TASK DETAILS:
Copy verbatim the part of the material that opens with the line containing "Urgence plomberie" and closes with the line containing "کشور سازنده", both lines included. Omit the pictures from your answer.

----

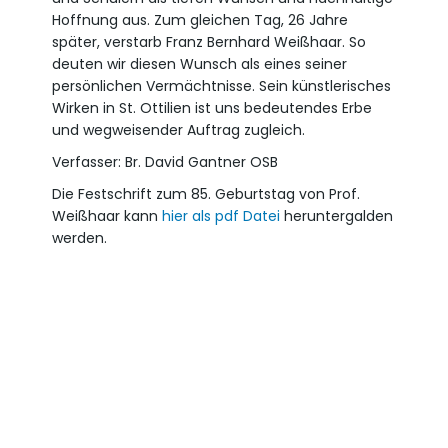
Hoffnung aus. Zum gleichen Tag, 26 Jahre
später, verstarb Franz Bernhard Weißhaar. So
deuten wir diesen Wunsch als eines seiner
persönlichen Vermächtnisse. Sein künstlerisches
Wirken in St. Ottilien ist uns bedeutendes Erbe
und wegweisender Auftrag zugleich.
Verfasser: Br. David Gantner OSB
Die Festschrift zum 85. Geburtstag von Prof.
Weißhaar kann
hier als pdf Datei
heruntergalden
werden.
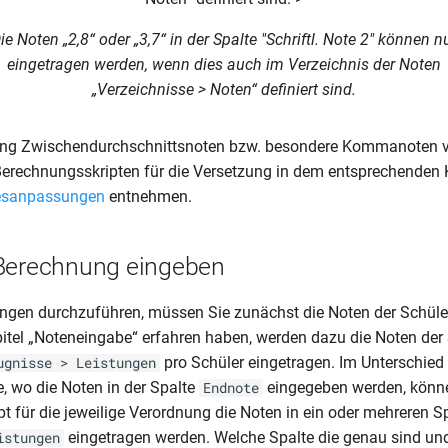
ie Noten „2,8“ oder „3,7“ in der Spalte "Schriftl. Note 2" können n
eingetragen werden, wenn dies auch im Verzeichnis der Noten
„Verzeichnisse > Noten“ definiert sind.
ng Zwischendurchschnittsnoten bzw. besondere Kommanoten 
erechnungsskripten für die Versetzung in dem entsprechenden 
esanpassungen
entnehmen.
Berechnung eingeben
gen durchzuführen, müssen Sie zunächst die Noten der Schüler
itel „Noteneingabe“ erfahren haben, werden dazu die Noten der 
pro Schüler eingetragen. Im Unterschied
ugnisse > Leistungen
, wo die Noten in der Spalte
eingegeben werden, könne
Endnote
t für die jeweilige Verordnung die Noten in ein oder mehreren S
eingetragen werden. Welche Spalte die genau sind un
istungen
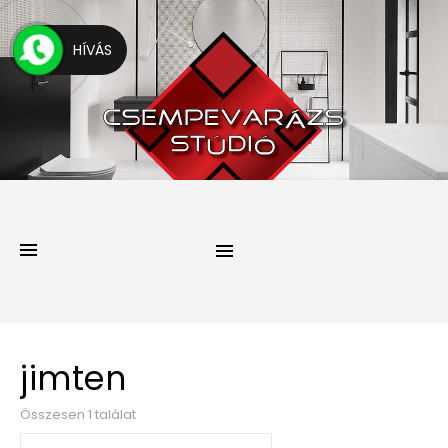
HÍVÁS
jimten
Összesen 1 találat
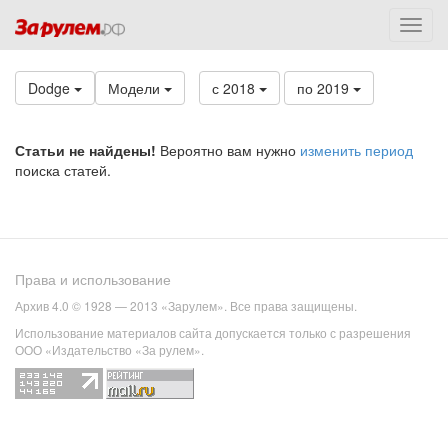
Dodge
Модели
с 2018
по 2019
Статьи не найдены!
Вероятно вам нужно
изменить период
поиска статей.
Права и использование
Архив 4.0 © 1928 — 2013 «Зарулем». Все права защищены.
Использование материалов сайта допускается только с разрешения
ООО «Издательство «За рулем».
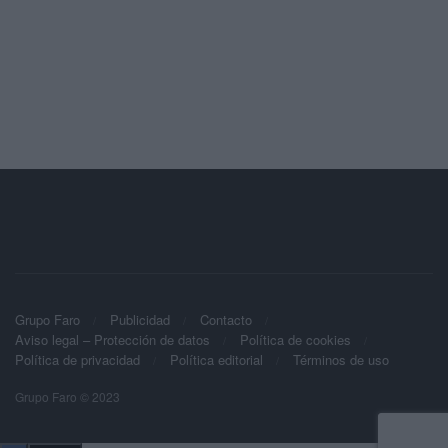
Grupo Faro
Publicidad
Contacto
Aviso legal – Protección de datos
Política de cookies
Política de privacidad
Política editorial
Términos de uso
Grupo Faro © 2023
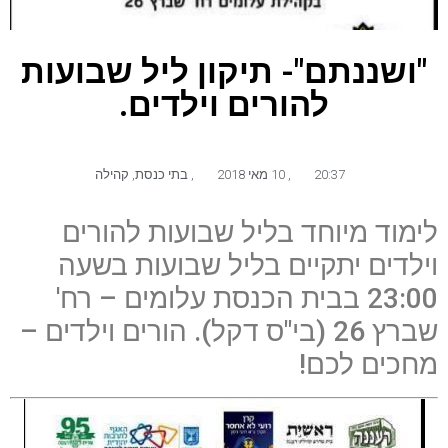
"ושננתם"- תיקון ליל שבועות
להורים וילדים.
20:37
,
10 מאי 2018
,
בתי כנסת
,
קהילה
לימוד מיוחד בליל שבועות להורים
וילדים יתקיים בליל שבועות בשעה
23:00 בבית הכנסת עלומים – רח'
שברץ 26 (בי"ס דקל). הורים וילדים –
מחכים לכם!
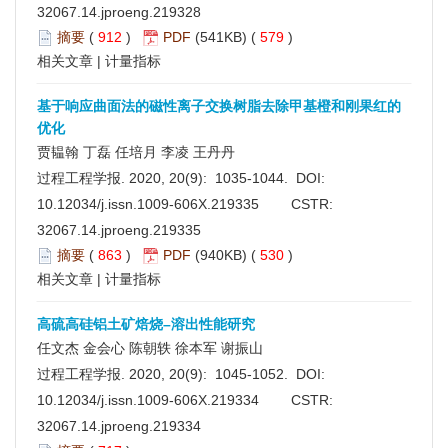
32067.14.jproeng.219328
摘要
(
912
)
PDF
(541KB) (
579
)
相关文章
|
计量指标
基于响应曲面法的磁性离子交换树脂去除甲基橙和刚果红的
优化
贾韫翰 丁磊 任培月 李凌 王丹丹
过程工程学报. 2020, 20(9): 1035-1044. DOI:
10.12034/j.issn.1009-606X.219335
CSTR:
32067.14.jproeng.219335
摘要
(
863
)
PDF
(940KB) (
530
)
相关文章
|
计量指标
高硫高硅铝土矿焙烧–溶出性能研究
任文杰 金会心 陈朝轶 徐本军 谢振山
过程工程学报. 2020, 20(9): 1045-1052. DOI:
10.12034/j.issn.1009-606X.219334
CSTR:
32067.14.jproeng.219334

----

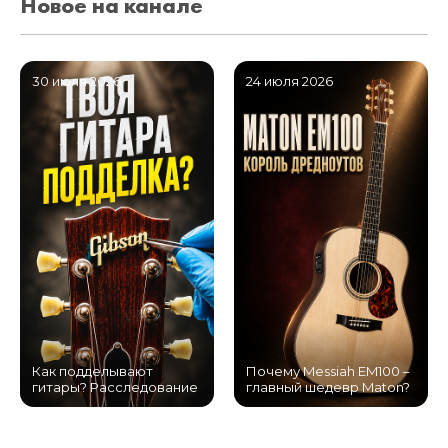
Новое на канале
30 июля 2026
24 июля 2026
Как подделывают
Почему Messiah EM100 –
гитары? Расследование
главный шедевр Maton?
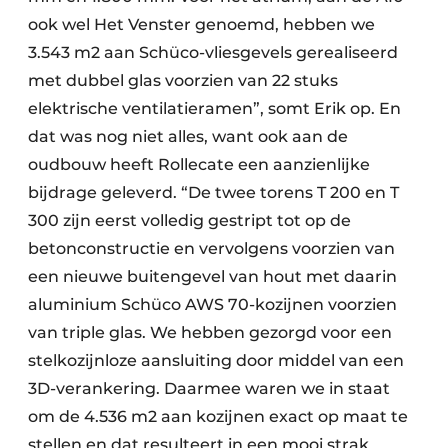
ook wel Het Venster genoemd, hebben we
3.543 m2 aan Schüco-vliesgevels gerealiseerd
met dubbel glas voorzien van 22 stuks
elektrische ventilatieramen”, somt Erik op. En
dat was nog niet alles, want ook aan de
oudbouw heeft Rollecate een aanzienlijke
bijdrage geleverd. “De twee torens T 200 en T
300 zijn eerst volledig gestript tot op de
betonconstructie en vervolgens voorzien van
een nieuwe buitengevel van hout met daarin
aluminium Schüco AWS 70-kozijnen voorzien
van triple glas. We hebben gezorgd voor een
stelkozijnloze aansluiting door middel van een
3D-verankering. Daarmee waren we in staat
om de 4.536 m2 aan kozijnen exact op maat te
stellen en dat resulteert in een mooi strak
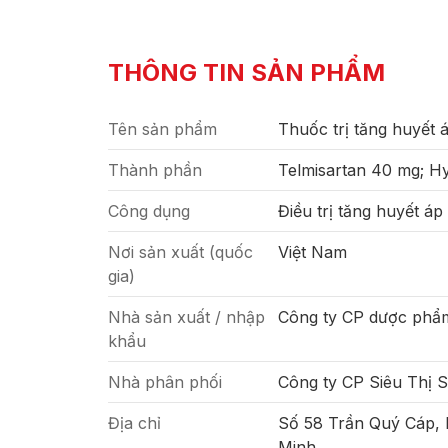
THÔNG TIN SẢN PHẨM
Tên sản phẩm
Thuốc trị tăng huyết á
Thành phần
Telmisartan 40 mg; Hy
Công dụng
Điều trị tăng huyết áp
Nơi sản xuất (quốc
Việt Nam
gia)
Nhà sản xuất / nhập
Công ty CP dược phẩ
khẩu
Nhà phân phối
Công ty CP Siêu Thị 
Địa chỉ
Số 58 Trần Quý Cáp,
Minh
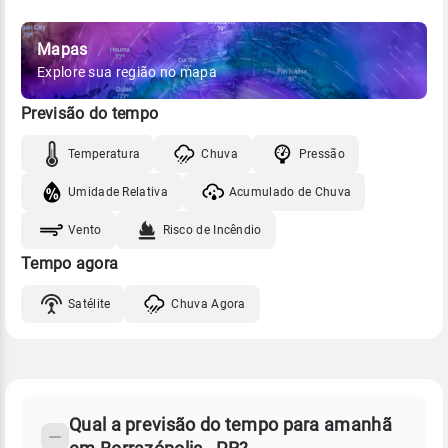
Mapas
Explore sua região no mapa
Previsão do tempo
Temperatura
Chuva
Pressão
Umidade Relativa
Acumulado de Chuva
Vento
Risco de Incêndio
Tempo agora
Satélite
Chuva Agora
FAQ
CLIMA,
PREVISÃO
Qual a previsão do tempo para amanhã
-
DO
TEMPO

----

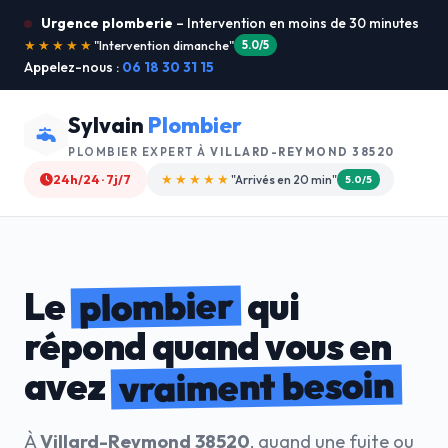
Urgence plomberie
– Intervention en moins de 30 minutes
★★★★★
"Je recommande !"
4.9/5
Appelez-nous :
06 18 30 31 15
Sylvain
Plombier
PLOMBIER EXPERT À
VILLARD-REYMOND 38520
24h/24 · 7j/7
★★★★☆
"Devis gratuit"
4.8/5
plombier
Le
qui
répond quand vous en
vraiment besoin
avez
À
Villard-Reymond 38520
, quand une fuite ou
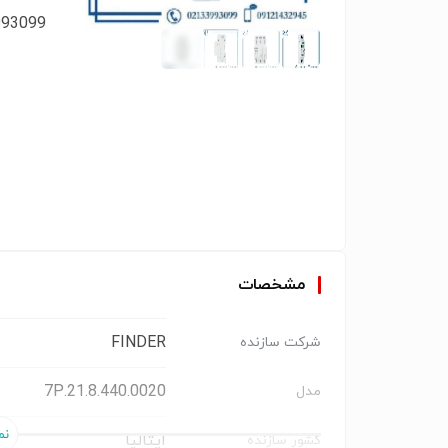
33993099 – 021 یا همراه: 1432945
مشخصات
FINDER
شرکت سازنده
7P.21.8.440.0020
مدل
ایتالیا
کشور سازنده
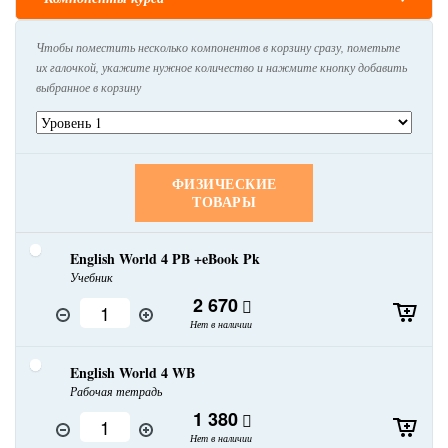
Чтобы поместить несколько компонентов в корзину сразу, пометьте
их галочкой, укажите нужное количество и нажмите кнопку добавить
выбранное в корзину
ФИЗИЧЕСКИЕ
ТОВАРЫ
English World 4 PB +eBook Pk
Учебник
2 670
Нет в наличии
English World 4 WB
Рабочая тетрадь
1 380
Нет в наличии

----

WRITTEN ANSWER:
Urgence plomberie
– Intervention en moins de 30 minutes
★★★★★
"Je recommande !"
4.9/5
Appelez-nous :
06 18 30 31 15
Sylvain
Plombier
PLOMBIER EXPERT À
VILLARD-REYMOND 38520
24h/24 · 7j/7
★★★★☆
"Devis gratuit"
4.8/5
plombier
Le
qui
répond quand vous en
vraiment besoin
avez
À
Villard-Reymond 38520
, quand une fuite ou
33993099 – 021 یا همراه: 1432945
مشخصات
FINDER
شرکت سازنده
7P.21.8.440.0020
مدل
ایتالیا
کشور سازنده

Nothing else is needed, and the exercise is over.